Desperate to find a solution to Tonka's dwindling market share, CEO Shank hired four executives away from the Mattel toy company in 1983. Then Tonka licensed a robot toy from Bandai, the largest Japanese toy maker. Bandai had attempted to sell the robot in the United States in 1980, but was unable to make its product appealing to U.S. children. The Mattel executives helped conceive a story line around the robots, which were marketed under the name GoBots. The GoBots' trick was that they were actually two toys in one. The robots, who came in good and evil teams, could disguise themselves as various vehicles such as airplanes and motorcycles. When the toy plane was unfolded, it revealed its robot avatar. All of the GoBots had names and personalities attached to them. Introduced with television advertising, the GoBots soon had their own television show and comic book series. Tonka also licensed a slew of tie-in products such as GoBot lunch boxes and watches. Introduced in January 1984, by the end of the year GoBots had sales of close to $100 million, and Tonka had its first profit in three years.
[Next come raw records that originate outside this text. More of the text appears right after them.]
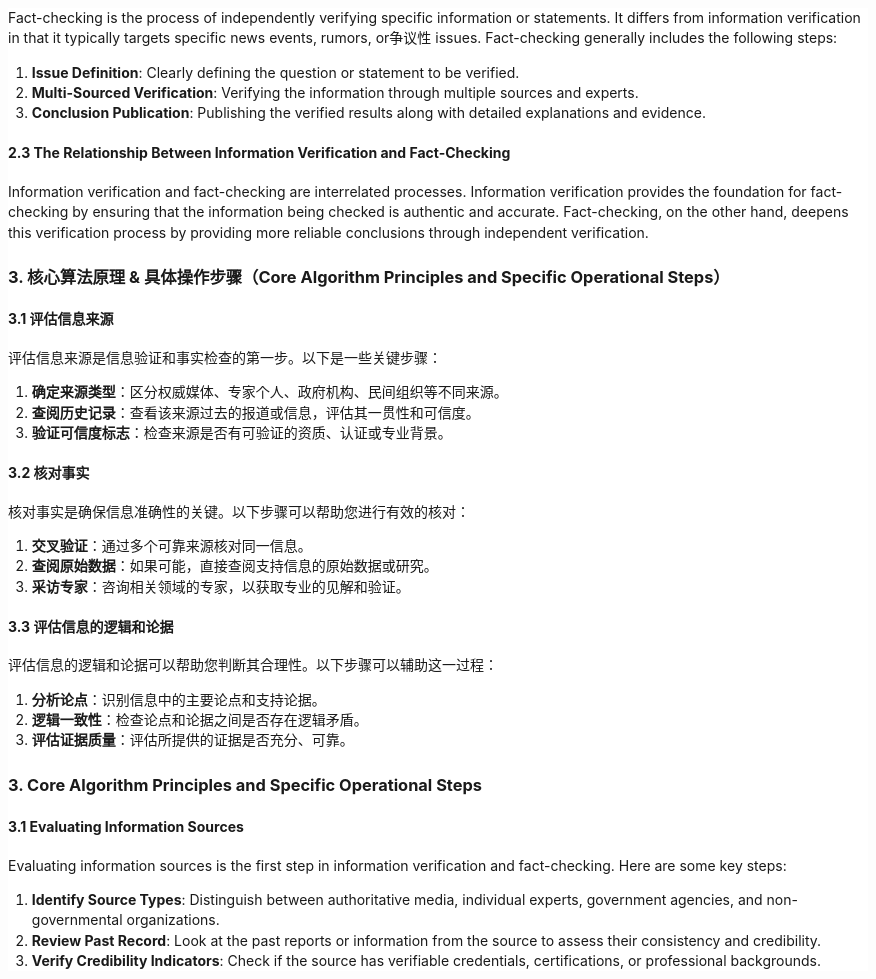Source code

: Fact-checking is the process of independently verifying specific information or statements. It differs from information verification in that it typically targets specific news events, rumors, or争议性 issues. Fact-checking generally includes the following steps:

1. **Issue Definition**: Clearly defining the question or statement to be verified.
2. **Multi-Sourced Verification**: Verifying the information through multiple sources and experts.
3. **Conclusion Publication**: Publishing the verified results along with detailed explanations and evidence.

#### 2.3 The Relationship Between Information Verification and Fact-Checking

Information verification and fact-checking are interrelated processes. Information verification provides the foundation for fact-checking by ensuring that the information being checked is authentic and accurate. Fact-checking, on the other hand, deepens this verification process by providing more reliable conclusions through independent verification.

### 3. 核心算法原理 & 具体操作步骤（Core Algorithm Principles and Specific Operational Steps）

#### 3.1 评估信息来源

评估信息来源是信息验证和事实检查的第一步。以下是一些关键步骤：

1. **确定来源类型**：区分权威媒体、专家个人、政府机构、民间组织等不同来源。
2. **查阅历史记录**：查看该来源过去的报道或信息，评估其一贯性和可信度。
3. **验证可信度标志**：检查来源是否有可验证的资质、认证或专业背景。

#### 3.2 核对事实

核对事实是确保信息准确性的关键。以下步骤可以帮助您进行有效的核对：

1. **交叉验证**：通过多个可靠来源核对同一信息。
2. **查阅原始数据**：如果可能，直接查阅支持信息的原始数据或研究。
3. **采访专家**：咨询相关领域的专家，以获取专业的见解和验证。

#### 3.3 评估信息的逻辑和论据

评估信息的逻辑和论据可以帮助您判断其合理性。以下步骤可以辅助这一过程：

1. **分析论点**：识别信息中的主要论点和支持论据。
2. **逻辑一致性**：检查论点和论据之间是否存在逻辑矛盾。
3. **评估证据质量**：评估所提供的证据是否充分、可靠。

### 3. Core Algorithm Principles and Specific Operational Steps
#### 3.1 Evaluating Information Sources

Evaluating information sources is the first step in information verification and fact-checking. Here are some key steps:

1. **Identify Source Types**: Distinguish between authoritative media, individual experts, government agencies, and non-governmental organizations.
2. **Review Past Record**: Look at the past reports or information from the source to assess their consistency and credibility.
3. **Verify Credibility Indicators**: Check if the source has verifiable credentials, certifications, or professional backgrounds.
Despite its great success with GoBots, Tonka still was struggling to find a long-term strategy. Fad toys such as GoBots could bring in huge sales, but they had many costs, too, such as intensive advertising. And GoBots soon were imitated by Hasbro's Transformers, similar robots licensed from another Japanese toy maker, Takara. Competition between the two robot lines split the market, and Tonka had to be ready with the next big thing to keep up its sales momentum. Tonka introduced Pound Puppies in 1985, a soft dog toy that children "adopted" when they bought it. The adoption ploy was borrowed from Cabbage Patch dolls, which had been all the rage a few years earlier. Pound Puppies sold well, and Tonka's sales and earnings seemed in good shape, more than doubling between 1984 and 1987, to $293 million. Pound Puppies accounted for more than half of the company's profits in 1986. But by 1987 Pound Puppies had lost their hold on the market, and profits skidded, dropping almost 70 percent in the first half of the year.
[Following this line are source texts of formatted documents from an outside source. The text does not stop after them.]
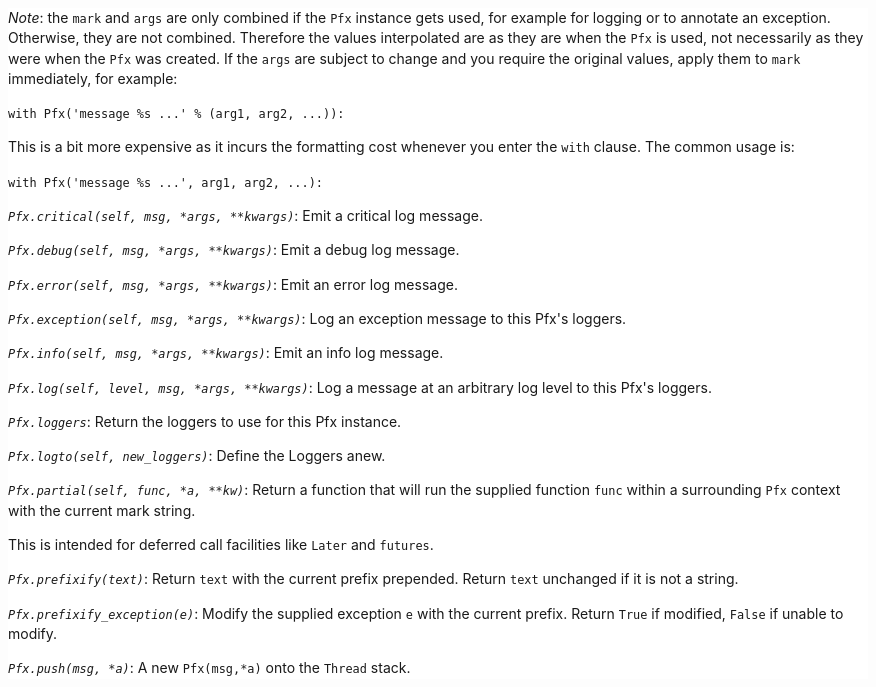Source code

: *Note*:
the `mark` and `args` are only combined if the `Pfx` instance gets used,
for example for logging or to annotate an exception.
Otherwise, they are not combined.
Therefore the values interpolated are as they are when the `Pfx` is used,
not necessarily as they were when the `Pfx` was created.
If the `args` are subject to change and you require the original values,
apply them to `mark` immediately, for example:

    with Pfx('message %s ...' % (arg1, arg2, ...)):

This is a bit more expensive as it incurs the formatting cost
whenever you enter the `with` clause.
The common usage is:

    with Pfx('message %s ...', arg1, arg2, ...):

*`Pfx.critical(self, msg, *args, **kwargs)`*:
Emit a critical log message.

*`Pfx.debug(self, msg, *args, **kwargs)`*:
Emit a debug log message.

*`Pfx.error(self, msg, *args, **kwargs)`*:
Emit an error log message.

*`Pfx.exception(self, msg, *args, **kwargs)`*:
Log an exception message to this Pfx's loggers.

*`Pfx.info(self, msg, *args, **kwargs)`*:
Emit an info log message.

*`Pfx.log(self, level, msg, *args, **kwargs)`*:
Log a message at an arbitrary log level to this Pfx's loggers.

*`Pfx.loggers`*:
Return the loggers to use for this Pfx instance.

*`Pfx.logto(self, new_loggers)`*:
Define the Loggers anew.

*`Pfx.partial(self, func, *a, **kw)`*:
Return a function that will run the supplied function `func`
within a surrounding `Pfx` context with the current mark string.

This is intended for deferred call facilities like
`Later` and `futures`.

*`Pfx.prefixify(text)`*:
Return `text` with the current prefix prepended.
Return `text` unchanged if it is not a string.

*`Pfx.prefixify_exception(e)`*:
Modify the supplied exception `e` with the current prefix.
Return `True` if modified, `False` if unable to modify.

*`Pfx.push(msg, *a)`*:
A new `Pfx(msg,*a)` onto the `Thread` stack.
Tonka Corporation – Company Profile, Information, Business Description, History, Background Information on Tonka Corporation

Tonka would purchase Kenner for $622 million in 1987, saddling the company with debt that contributed heavily to a cascade of failures ultimately leading to Hasbro purchasing Tonka for $485 million in 1991, thus ending an independence streak whose genesis story began with a 3 man startup near Lake Minnetonka.